Monday, November 28, 2011

Saving the Postal Service

The U.S. Postal Service is as American as founding father Benjamin Franklin, the first Postmaster General. Article 1, Section 8, of the Constitution empowers Congress “to establish post offices.”

Yet today rising costs and declining first-class mail volume threaten the USPS’s survival. Saturday delivery may be cut. Other proposals call for layoffs of 120,000 postal workers. More than 3,500 post offices could be closed, including many in rural and small town Missouri and Kansas. In Congress, Rep. Darrell Issa (R-Calif.) is targeting the USPS for privatization.

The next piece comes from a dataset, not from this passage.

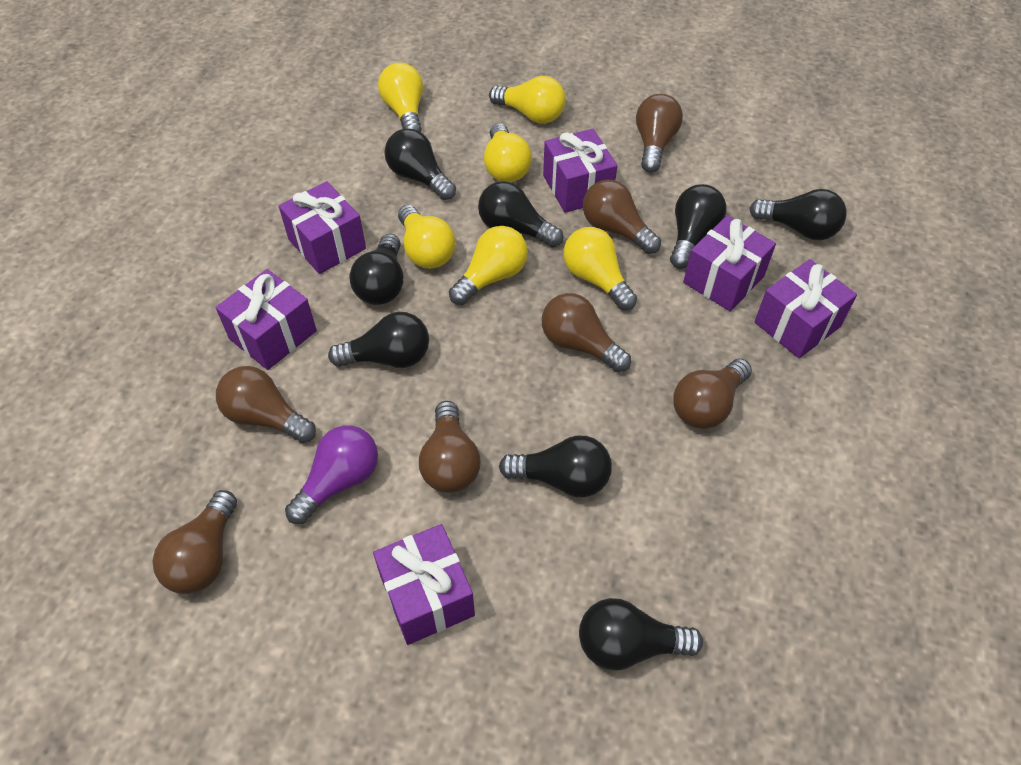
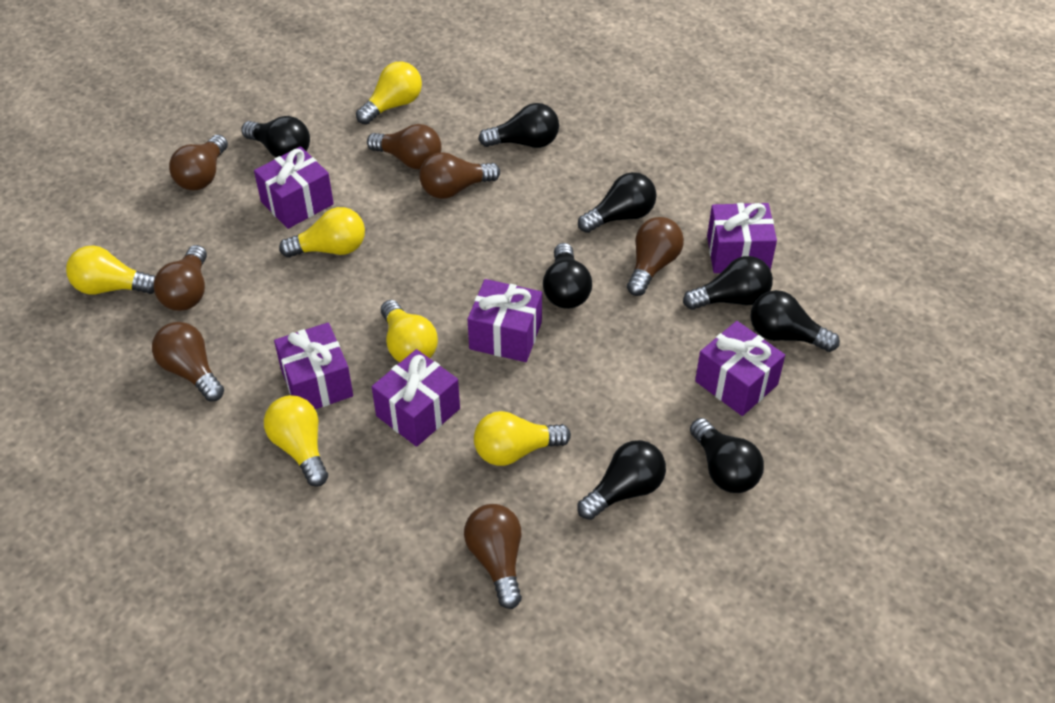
purple light bulb: 1 -> 0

A crisis in September was caused by a 2006 law requiring the USPS to put aside $5.5 billion annually to prefund retiree benefits for 75 years, a requirement applying to no other private or government entity. Several bills are pending, including H.R. 1351, which would eliminate the prefunding burden.

Do you depend on the mail to receive prescriptions and bills, to send utility payments or Hallmark cards, or to vote? Then contact your representatives: Rep. Emanuel Cleaver (D-Mo.), www.house.gov/cleaver, or Rep. Kevin Yoder (R-Kan.), yoder.house.gov. You can even send them a letter... at least for now.